優しい胸に抱かれて

「辞めるって騒いでた割に、しっかり役目果たしてんじゃねぇか。見捨てようもんなら女とはいえ一発ぐらい殴ってたかもしれねぇけど、試す価値はあったってことだ。お前は忘れてるかもしれねぇけど、俺も一応お前の上司だってこと」

「忘れてはいないです」

 それ以上の言葉が出てこない。


 忘れてはいないが上司らしさは微塵も感じられない。その中で教わったものは数えきれないほどあって、目には映らないようなものばかりだけれど。日下さんに限らず、みんなの強い思いがしっかりと伝わってくる。

 島野さんが急にカラーで悩み出したあれだって、きっと態と。逃げ出そうとして捨て切れないことを見透かされたみたいだ。そう思うのは[なぽり]で部長に諭されたことが影響しているのだろう。

 それでも、依然として逃げ出したい気持ちは変わらない。


 日下さんは徐に、整理されずデスクにあるインテリアデザインのエスキス、やり繰りした工程表。完成した発注書らに一通り目を通し、ガラスプレートからハートを摘み上げ、しげしげと眺めた。

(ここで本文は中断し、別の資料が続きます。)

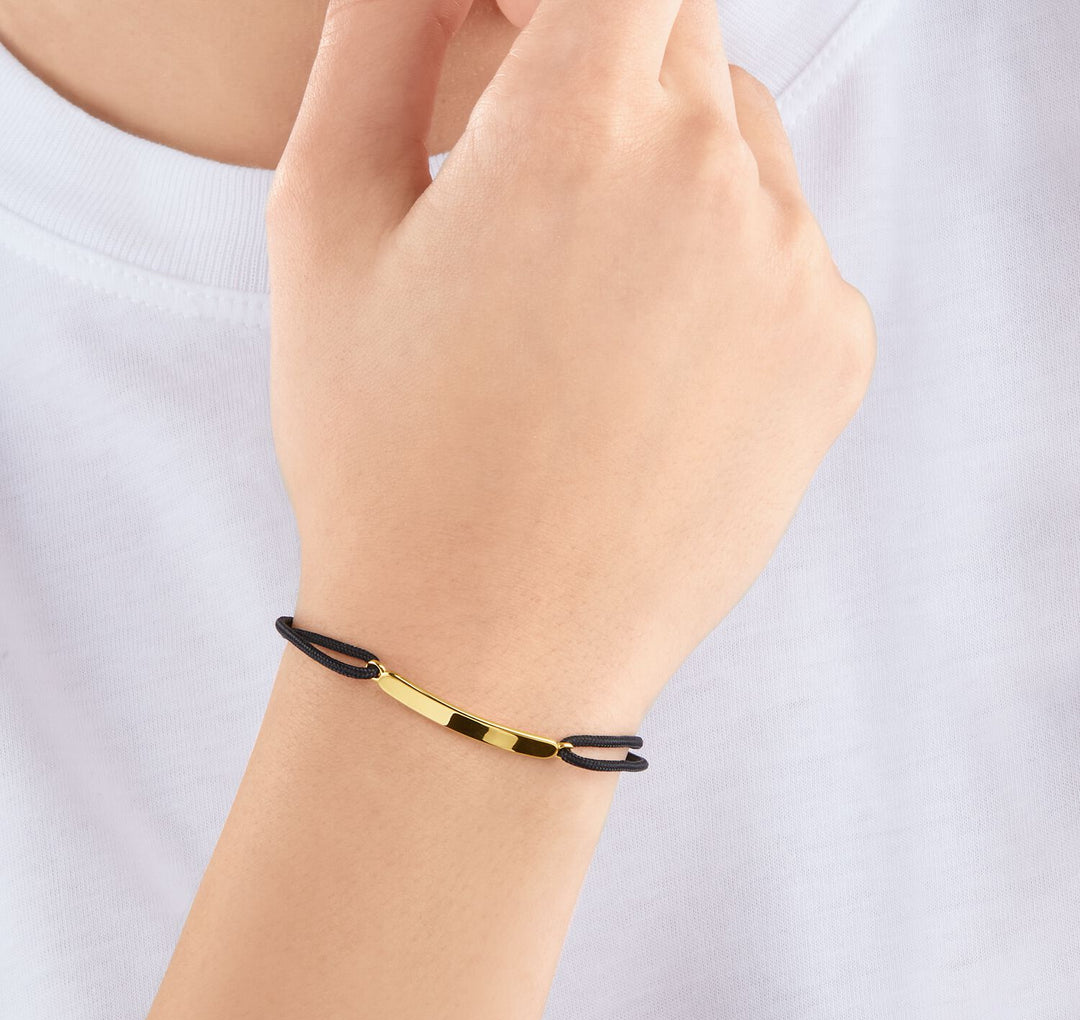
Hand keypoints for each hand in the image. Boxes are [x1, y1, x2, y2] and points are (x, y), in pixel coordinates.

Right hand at [266, 0, 875, 732]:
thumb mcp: (323, 228)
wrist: (488, 650)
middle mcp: (714, 179)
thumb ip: (373, 40)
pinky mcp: (836, 354)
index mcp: (577, 126)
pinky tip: (645, 363)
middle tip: (520, 175)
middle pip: (680, 37)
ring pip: (742, 143)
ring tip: (577, 291)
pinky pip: (788, 250)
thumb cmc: (384, 455)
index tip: (507, 45)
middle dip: (599, 73)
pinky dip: (724, 264)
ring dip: (666, 168)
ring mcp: (795, 270)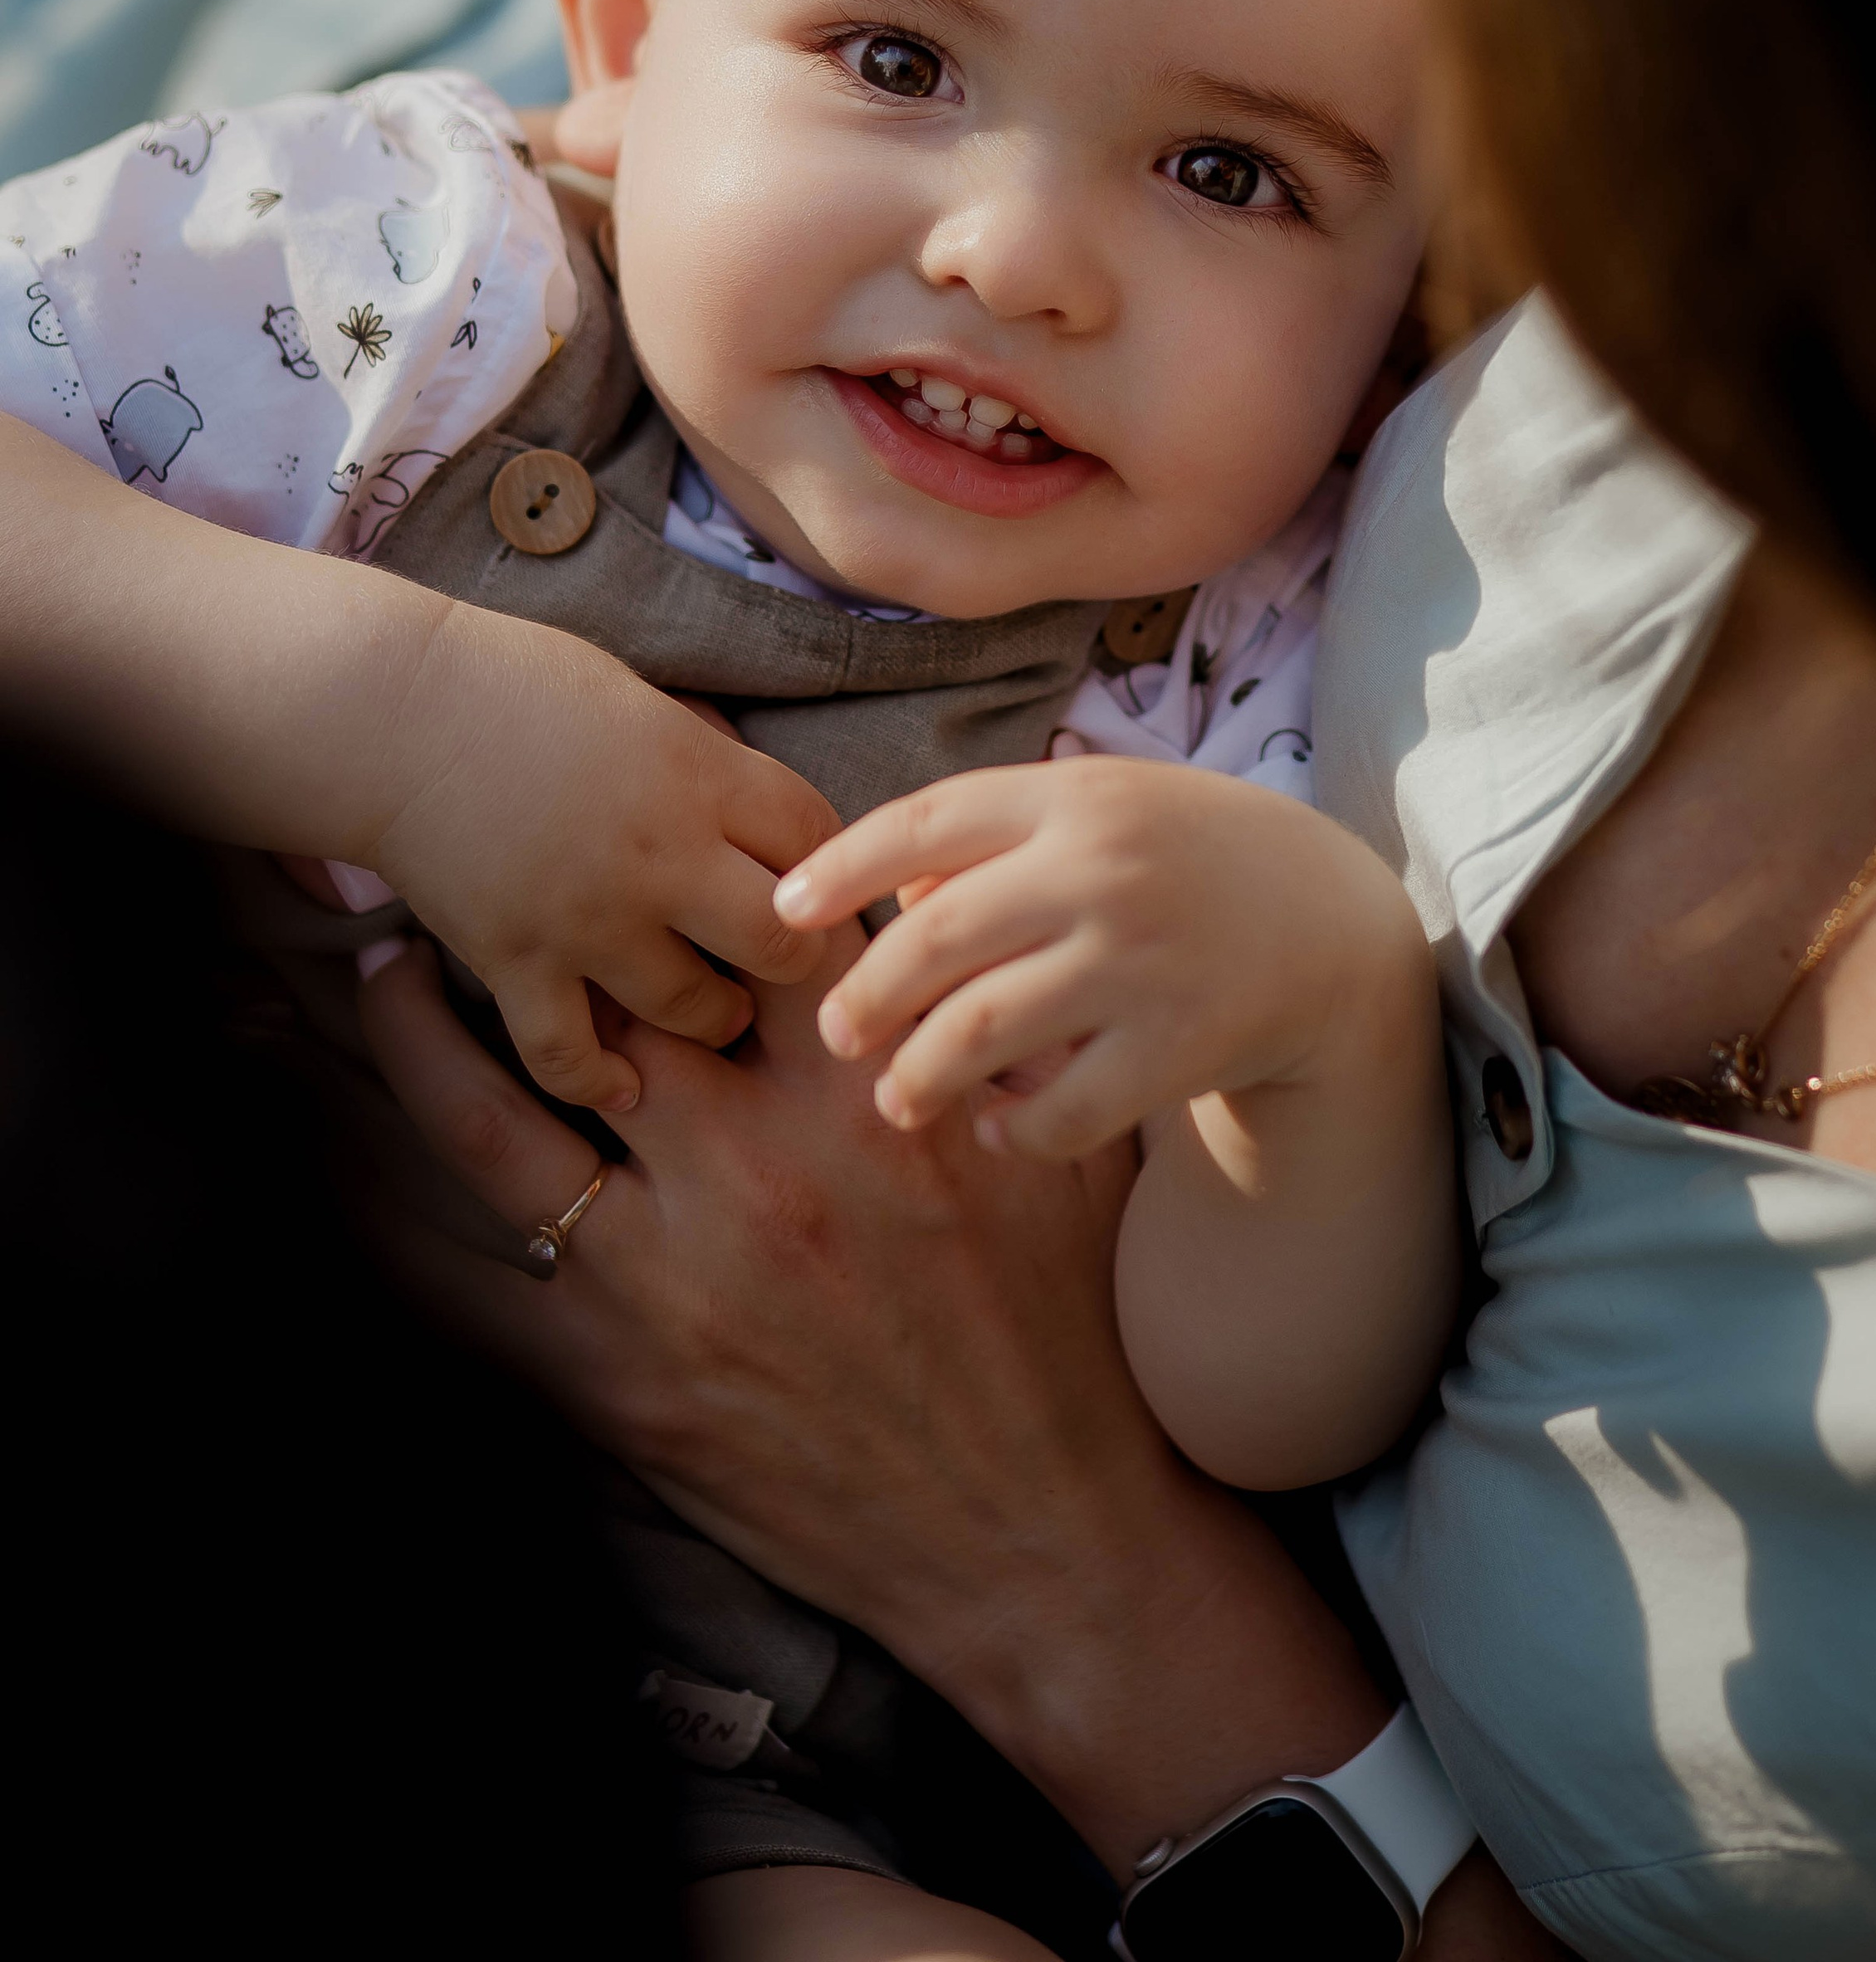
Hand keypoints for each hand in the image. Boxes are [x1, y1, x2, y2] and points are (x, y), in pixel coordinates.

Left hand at [352, 936, 1396, 1877]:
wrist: (1032, 1531)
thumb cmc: (1052, 1328)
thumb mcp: (1052, 1152)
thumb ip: (992, 1032)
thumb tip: (953, 923)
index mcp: (865, 1091)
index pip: (741, 933)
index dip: (672, 867)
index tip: (617, 821)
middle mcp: (756, 1164)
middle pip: (600, 999)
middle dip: (533, 923)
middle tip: (473, 866)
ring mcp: (674, 1272)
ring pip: (497, 1120)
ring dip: (422, 1038)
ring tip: (379, 973)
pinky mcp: (620, 1376)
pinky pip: (471, 1280)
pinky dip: (394, 1217)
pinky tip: (345, 1156)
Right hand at [363, 598, 833, 1111]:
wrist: (389, 709)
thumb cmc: (514, 682)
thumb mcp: (637, 699)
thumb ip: (701, 761)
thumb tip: (755, 802)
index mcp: (699, 772)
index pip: (815, 837)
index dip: (829, 865)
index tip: (818, 881)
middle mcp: (661, 852)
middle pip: (782, 941)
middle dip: (794, 959)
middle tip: (779, 963)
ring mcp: (590, 916)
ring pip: (695, 1009)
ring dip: (712, 1017)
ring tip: (715, 1013)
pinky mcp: (518, 962)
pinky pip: (573, 1057)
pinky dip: (599, 1079)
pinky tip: (621, 1084)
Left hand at [775, 757, 1425, 1158]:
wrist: (1334, 924)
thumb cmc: (1186, 861)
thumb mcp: (1102, 810)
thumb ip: (995, 839)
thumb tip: (883, 898)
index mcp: (1073, 796)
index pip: (926, 821)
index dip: (840, 868)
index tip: (784, 912)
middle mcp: (1101, 870)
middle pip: (933, 941)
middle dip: (863, 1001)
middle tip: (838, 1035)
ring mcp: (1140, 960)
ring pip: (979, 1035)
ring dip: (917, 1079)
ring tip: (899, 1099)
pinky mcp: (1178, 1046)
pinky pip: (1061, 1112)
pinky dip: (1013, 1133)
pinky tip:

 眉根に皺を作り、手に取ったピンク色の物体を戻し、顔を上げる。窓に向けられた視線が何かを見つけたように見開いた。同じ方向へ視線を持っていくも、電気の照明が反射し、糸のような雨が伝う窓には私と日下さんが映っているだけだった。


 首を傾げた私に気づき、すぐに目を細くさせた日下さんはぼそっと呟いた。

「…趣味悪ぃな」

 馬鹿にしたように鼻で笑う。桜色のハートの形をしたタティングレースのことを指しているのだろう。やっぱり頭を傾けた。


 発注書類の塊を取り私に背を向け歩き出す。数歩進むと、急に足を止めた日下さんから、聞きなれない言葉が耳へと抜けた。

「これは俺が部長室に置いてきてやる。それと、柏木。悪かった、ごめん」

「…へ?」

 間抜けな声が馬鹿みたいに出てしまう。突然の謝罪に驚くのは当然だ。それが、ましてやこの日下さんが、謝ったのだから。